Another concern is that Polars is essential to us but also an implementation detail, so whatever API we provide, we don't want to tightly couple it to Polars. I understand why they call it groupby_dynamic, but the grouping functionality in dplyr/explorer is more expressive than the groups in Polars, so we need to be really careful with the semantics. On the other hand, our groups internally are precisely keeping several groups in memory, so we may be able to support this.
what happens if we do a lazy query and on operations such as left < right, one side is lazy and the other is eager?

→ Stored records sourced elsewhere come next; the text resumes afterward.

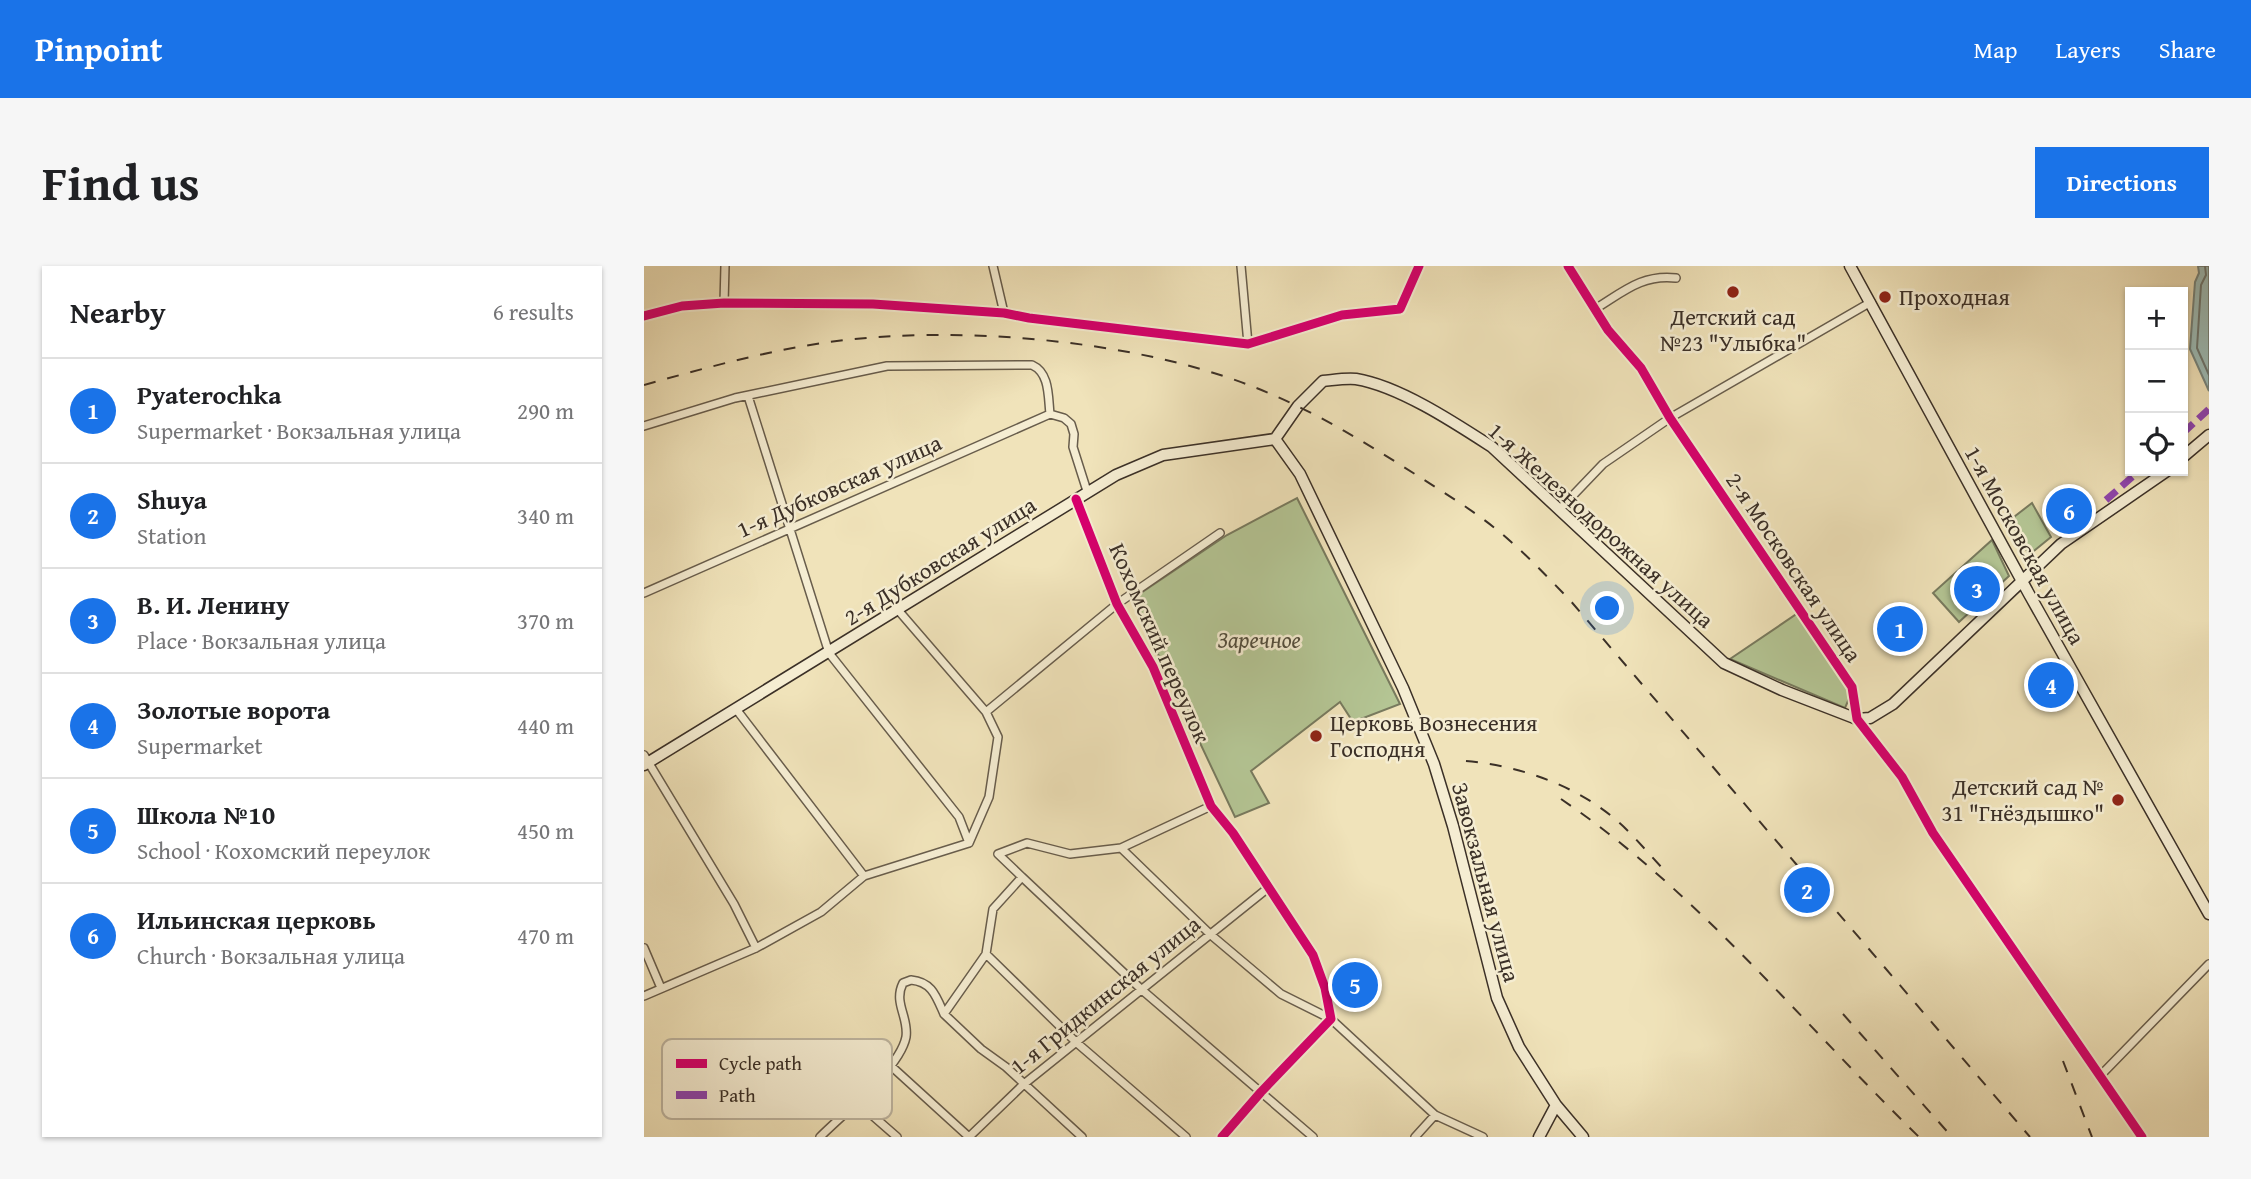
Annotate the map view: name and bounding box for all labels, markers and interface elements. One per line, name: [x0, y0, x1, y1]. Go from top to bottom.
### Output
text: Pinpoint: [35, 25, 162, 73]
text: Map: [1974, 32, 2017, 67]
text: Layers: [2055, 32, 2121, 67]
text: Share: [2159, 32, 2216, 67]
text: Find us: [42, 146, 200, 218]
button: Directions: [2035, 147, 2209, 218]
place label: Проходная: [1899, 280, 2010, 313]
marker: Детский сад №23 "Улыбка": [1725, 284, 1741, 300]
map controls: [2125, 287, 2188, 476]
button: +: [2125, 287, 2188, 350]
marker: Проходная: [1877, 289, 1893, 305]
text: Nearby: [70, 290, 166, 334]
text: 6 results: [493, 295, 574, 328]
place label: Детский сад №23 "Улыбка": [1660, 300, 1806, 359]
button: −: [2125, 350, 2188, 413]
text: Pyaterochka: [137, 375, 281, 414]
text: 1: [87, 394, 99, 427]
text: 290 m: [517, 394, 574, 427]
button: locate: [2125, 413, 2188, 476]
text: Supermarket · Вокзальная улица: [137, 414, 461, 447]
street label: 1-я Железнодорожная улица: [1481, 414, 1722, 635]
street label: 1-я Дубковская улица: [731, 426, 946, 546]
street label: 1-я Московская улица: [1957, 439, 2094, 650]
street label: 2-я Московская улица: [1718, 465, 1870, 668]
text: Shuya: [137, 480, 207, 519]
pin: 6: [2046, 485, 2092, 537]
street label: 2-я Дубковская улица: [837, 488, 1042, 633]
text: 2: [87, 499, 99, 532]
text: 340 m: [517, 499, 574, 532]
text: Station: [137, 519, 206, 552]
street label: Кохомский переулок: [1102, 538, 1219, 748]
pin: 3: [1954, 563, 2000, 615]
text: В. И. Ленину: [137, 585, 290, 624]
your location: [1590, 591, 1624, 625]
pin: 1: [1877, 603, 1923, 655]
text: 3: [87, 604, 99, 637]
text: 370 m: [517, 604, 574, 637]
park label: Заречное: [1217, 623, 1301, 656]
text: Place · Вокзальная улица: [137, 624, 386, 657]
pin: 4: [2028, 659, 2074, 711]
text: Золотые ворота: [137, 690, 330, 729]
place label: Церковь Вознесения Господня: [1330, 706, 1538, 765]
text: 4: [87, 709, 99, 742]
text: 440 m: [517, 709, 574, 742]
marker: Церковь Вознесения Господня: [1308, 728, 1324, 744]
text: Supermarket: [137, 729, 263, 762]
place label: Детский сад № 31 "Гнёздышко": [1942, 770, 2104, 829]
street label: Завокзальная улица: [1444, 778, 1529, 985]
marker: Детский сад № 31 "Гнёздышко": [2110, 792, 2126, 808]
text: Школа №10: [137, 795, 275, 834]
text: 5: [87, 814, 99, 847]
text: 450 m: [517, 814, 574, 847]
text: School · Кохомский переулок: [137, 834, 430, 867]
pin: 2: [1784, 864, 1830, 916]
text: Ильинская церковь: [137, 900, 376, 939]
street label: 1-я Гридкинская улица: [1002, 907, 1207, 1082]
text: 6: [87, 919, 99, 952]
text: 470 m: [517, 919, 574, 952]
text: Church · Вокзальная улица: [137, 939, 405, 972]
pin: 5: [1332, 959, 1378, 1011]
legend: [662, 1039, 892, 1119]
text: Cycle path: [719, 1049, 802, 1077]
text: Path: [719, 1081, 756, 1109]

@josevalim in some operations we can convert the eager series to an expression using https://pola-rs.github.io/polars/polars/prelude/struct.Series.html#method.lit
We do that with the function Explorer.PolarsBackend.Native.expr_series/1
. So internally they work like they were lazy.
@philss we can… but we do not right? Should we open up an issue for that?

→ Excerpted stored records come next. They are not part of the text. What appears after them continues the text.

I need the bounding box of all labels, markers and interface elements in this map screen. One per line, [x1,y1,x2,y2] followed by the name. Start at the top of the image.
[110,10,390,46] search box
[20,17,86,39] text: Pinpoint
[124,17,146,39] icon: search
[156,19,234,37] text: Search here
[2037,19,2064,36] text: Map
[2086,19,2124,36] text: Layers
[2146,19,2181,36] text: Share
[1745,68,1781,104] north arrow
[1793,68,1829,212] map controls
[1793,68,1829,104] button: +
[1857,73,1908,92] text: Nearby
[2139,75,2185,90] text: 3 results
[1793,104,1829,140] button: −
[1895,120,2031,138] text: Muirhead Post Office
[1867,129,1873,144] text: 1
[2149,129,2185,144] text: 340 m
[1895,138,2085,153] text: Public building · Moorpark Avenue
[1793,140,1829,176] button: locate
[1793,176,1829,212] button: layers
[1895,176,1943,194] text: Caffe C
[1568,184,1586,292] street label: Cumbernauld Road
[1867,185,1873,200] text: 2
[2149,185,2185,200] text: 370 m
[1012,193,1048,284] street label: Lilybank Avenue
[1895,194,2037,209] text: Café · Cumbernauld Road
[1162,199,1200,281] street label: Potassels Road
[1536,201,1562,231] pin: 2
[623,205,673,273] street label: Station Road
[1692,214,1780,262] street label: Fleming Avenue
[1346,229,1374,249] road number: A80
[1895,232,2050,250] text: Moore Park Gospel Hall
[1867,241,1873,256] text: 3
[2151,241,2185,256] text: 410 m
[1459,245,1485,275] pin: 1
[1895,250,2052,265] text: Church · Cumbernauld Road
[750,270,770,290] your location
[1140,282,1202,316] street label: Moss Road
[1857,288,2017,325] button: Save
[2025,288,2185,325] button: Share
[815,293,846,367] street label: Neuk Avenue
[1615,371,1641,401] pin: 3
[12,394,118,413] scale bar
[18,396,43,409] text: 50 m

@josevalim I think it will work for most of the operations that accept series. Actually I don't know in which case it would not work. An example:
require Explorer.DataFrame, as: DF
df = DF.new(a: [1, 2, 3, 4, 5], b: ["a", "b", "c", "d", "e"])
s = Explorer.Series.from_list([1, 3, 2, 4, 6])
DF.filter(df, a < ^s)
#Explorer.DataFrame<
Polars[2 x 2]
a integer [2, 5]
b string ["b", "e"]
>
And with the opposite:
DF.filter(df, ^s < a)
#Explorer.DataFrame<
Polars[1 x 2]
a integer [3]
b string ["c"]
>
Hey folks! Any progress on this?
@lessless what do you exactly you need? We already have lead and lag via shift: https://hexdocs.pm/explorer/Explorer.Series.html#shift/2
I have been experimenting with this awesome library in livebook, what a great combination!
One of the features I was not able to find despite reading all the documentation was the concept of rolling windows. I did see the window functions for canned aggregations but nothing that compares to Polars groupby_dynamic.
I basically hit the wall quite hard with Explorer on what appears to be a missing capability, as I do need to compute derived values on a rolling window basis similar to what we can achieve with regular group_by().
Is dynamic grouping/windowing on the roadmap for Explorer?
Is there another way to achieve a similar outcome? Nx?
Thanks for the great work on this so far, it absolutely murders python pandas for performance and usability with a much cleaner API surface that is incredibly easy to reason about.